El vecino país de Haití vuelve a ser centro de atención mundial tras el asesinato brutal del presidente, Jovenel Moïse, la madrugada del miércoles, por un comando armado que penetró a su residencia en Puerto Príncipe, en un hecho en que resultó herida de gravedad su esposa, Martine Moïse.
La tragedia política, social, humana e histórica del pueblo haitiano comenzó como un canto de esperanza en este lado del mundo, que luego devino en caos y el cual no acaba de hallar su lugar hasta la fecha en el concierto de naciones civilizadas en el siglo XXI.

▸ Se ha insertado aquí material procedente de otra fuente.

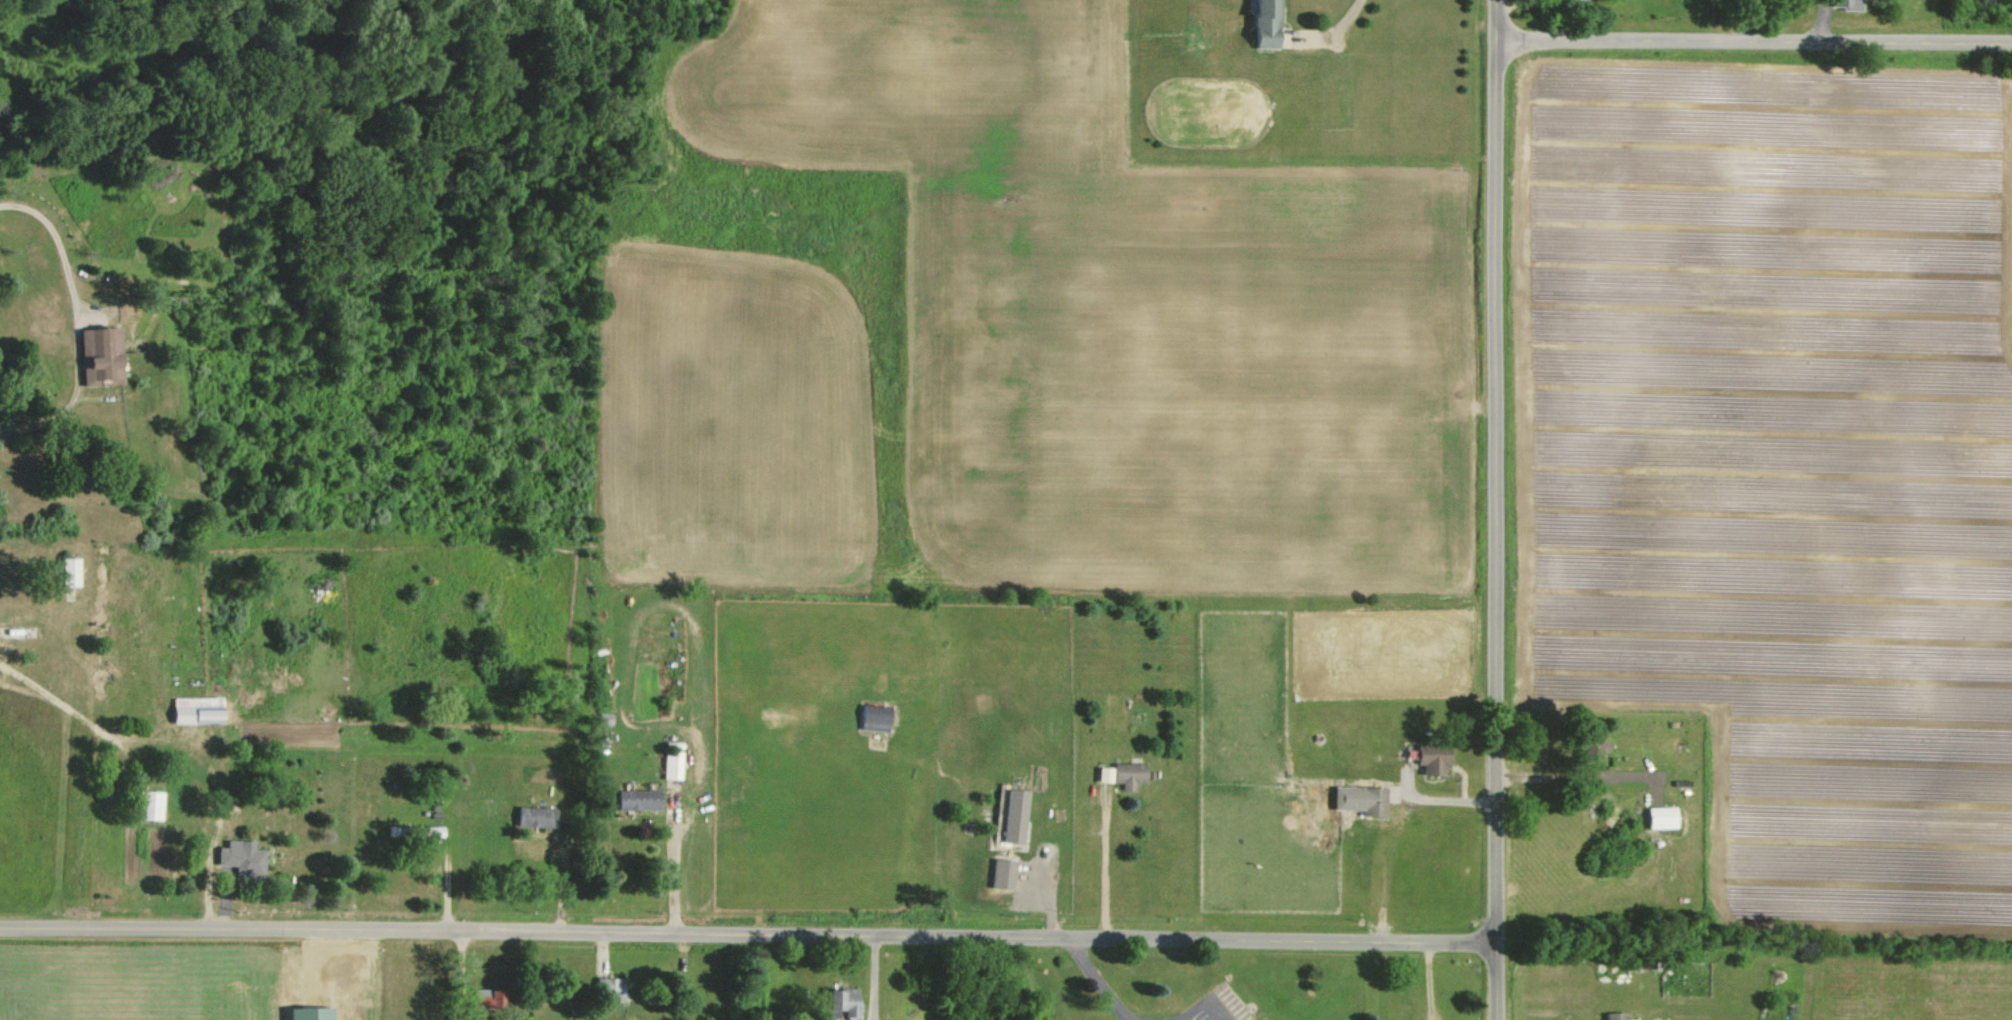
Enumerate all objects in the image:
building: (1573, 1)
building: (1842, 4)
building: (1261, 23)
road: (1342, 24)
road: (1754, 36)
road: (78, 321)
building: (97, 354)
road: (1500, 509)
building: (64, 571)
building: (193, 709)
building: (872, 717)
building: (1589, 745)
building: (673, 746)
building: (1429, 759)
building: (672, 765)
building: (1101, 774)
building: (1125, 774)
building: (635, 799)
building: (1358, 799)
road: (1450, 799)
building: (148, 805)
building: (533, 816)
building: (1660, 817)
building: (425, 831)
building: (240, 858)
road: (674, 860)
road: (1105, 861)
building: (1001, 873)
road: (752, 929)
road: (463, 969)
road: (1104, 982)
building: (610, 988)
building: (484, 998)
building: (841, 1002)
road: (1199, 1002)
building: (307, 1013)
road: (462, 1015)
road: (468, 1015)
building: (1614, 1015)
road: (1131, 1018)
road: (1171, 1019)

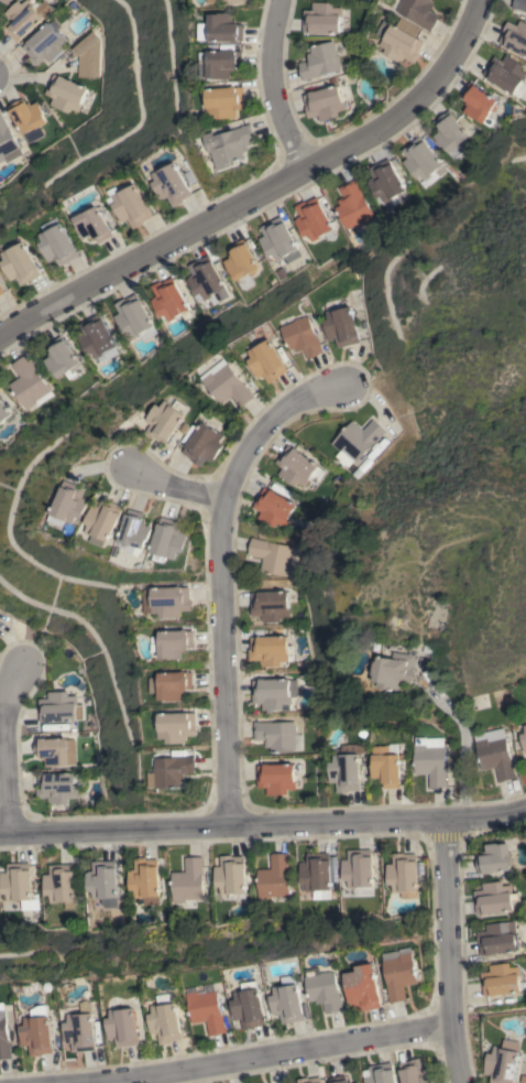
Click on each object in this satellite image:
building: (5, 1)
building: (226, 1)
building: (518, 5)
building: (419, 12)
building: (25, 17)
building: (321, 18)
building: (223, 28)
building: (515, 37)
building: (400, 40)
building: (44, 43)
building: (87, 56)
building: (319, 61)
building: (221, 62)
building: (506, 73)
road: (274, 86)
building: (64, 93)
building: (227, 101)
building: (323, 103)
building: (478, 103)
building: (28, 118)
building: (450, 134)
building: (7, 143)
building: (230, 145)
building: (421, 161)
building: (385, 182)
building: (171, 184)
road: (259, 193)
building: (351, 205)
building: (132, 206)
building: (312, 220)
building: (95, 224)
building: (278, 240)
building: (58, 243)
building: (21, 263)
building: (241, 265)
building: (205, 280)
building: (1, 290)
building: (167, 299)
building: (133, 317)
building: (340, 326)
building: (96, 337)
building: (301, 337)
building: (60, 357)
building: (265, 361)
building: (28, 383)
building: (225, 384)
building: (5, 413)
building: (164, 420)
building: (357, 438)
building: (202, 444)
building: (298, 467)
road: (173, 483)
building: (69, 504)
building: (273, 507)
building: (104, 521)
building: (136, 533)
building: (169, 539)
building: (272, 556)
road: (222, 571)
building: (168, 601)
building: (269, 605)
building: (175, 643)
building: (269, 650)
building: (393, 670)
building: (172, 684)
building: (272, 692)
building: (59, 707)
building: (177, 726)
road: (461, 728)
building: (275, 735)
building: (523, 738)
road: (3, 744)
building: (52, 751)
building: (494, 753)
building: (430, 760)
building: (385, 766)
building: (346, 768)
building: (171, 771)
building: (275, 778)
building: (58, 786)
road: (263, 821)
building: (494, 858)
building: (357, 868)
building: (318, 871)
building: (230, 874)
building: (403, 874)
building: (273, 878)
building: (144, 880)
building: (102, 882)
building: (187, 883)
building: (59, 884)
building: (18, 885)
building: (494, 898)
building: (497, 938)
road: (446, 951)
building: (399, 972)
building: (499, 980)
building: (364, 988)
building: (324, 989)
building: (289, 1001)
building: (250, 1006)
building: (207, 1008)
building: (166, 1019)
building: (123, 1026)
building: (81, 1029)
building: (37, 1031)
building: (4, 1036)
road: (257, 1057)
building: (502, 1062)
building: (415, 1072)
building: (381, 1074)
building: (339, 1079)
building: (309, 1080)

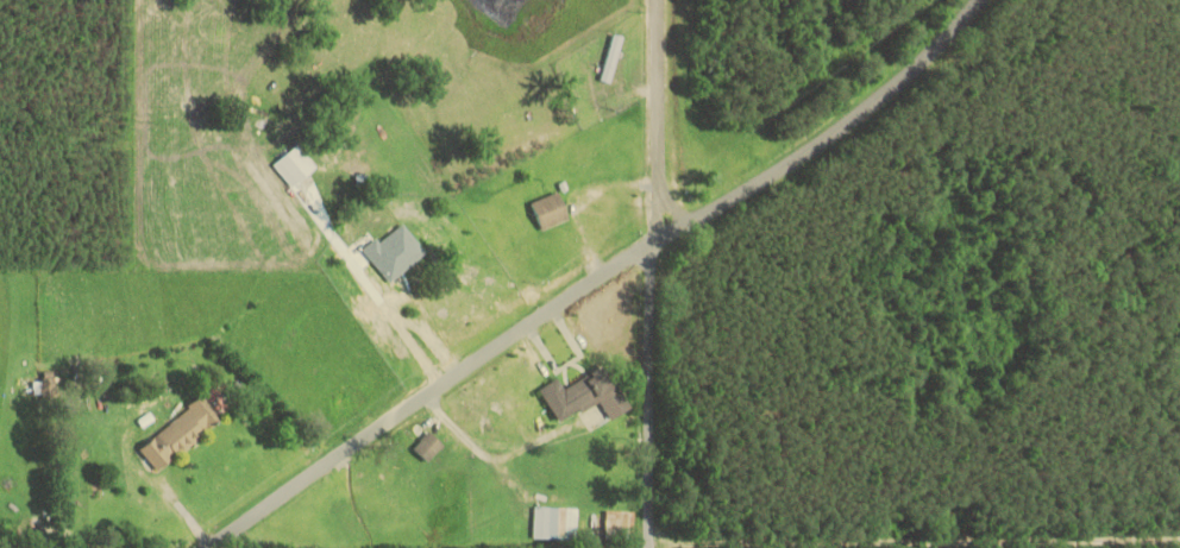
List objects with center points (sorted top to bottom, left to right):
building: (611, 62)
road: (655, 118)
building: (291, 168)
building: (545, 214)
building: (393, 256)
road: (569, 295)
road: (660, 392)
building: (580, 398)
road: (111, 408)
building: (176, 435)
building: (422, 450)
building: (388, 481)
building: (553, 526)
building: (618, 528)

El pueblo haitiano es digno de mejor suerte y su destino debe estar en sus manos. No en la voluntad de las pandillas violentas que controlan la vida en Puerto Príncipe. Ni tampoco en la comunidad internacional, cuya inercia frente a la crisis permanente haitiana agrava la situación, perpetua la inestabilidad y la incertidumbre.
Es demasiada la inversión financiera extranjera que, durante muchos años, se ha dedicado a Haití para mejorar sus condiciones de vida y cuyos resultados distan mucho de ser los deseados; mientras el ciclo de violencia se recrudece, y se juega a buscar culpables.
Es tiempo de que la comunidad internacional y el pueblo haitiano decidan de una vez y por todas qué hacer con Haití para que supere de alguna manera la pobreza, la desigualdad, el desamparo y el egoísmo de quienes defienden sus intereses y no el común promisorio.
De lo contrario, el presente y el futuro de Haití continuará siendo lo que ha sido desde 1804, la historia de nunca acabar.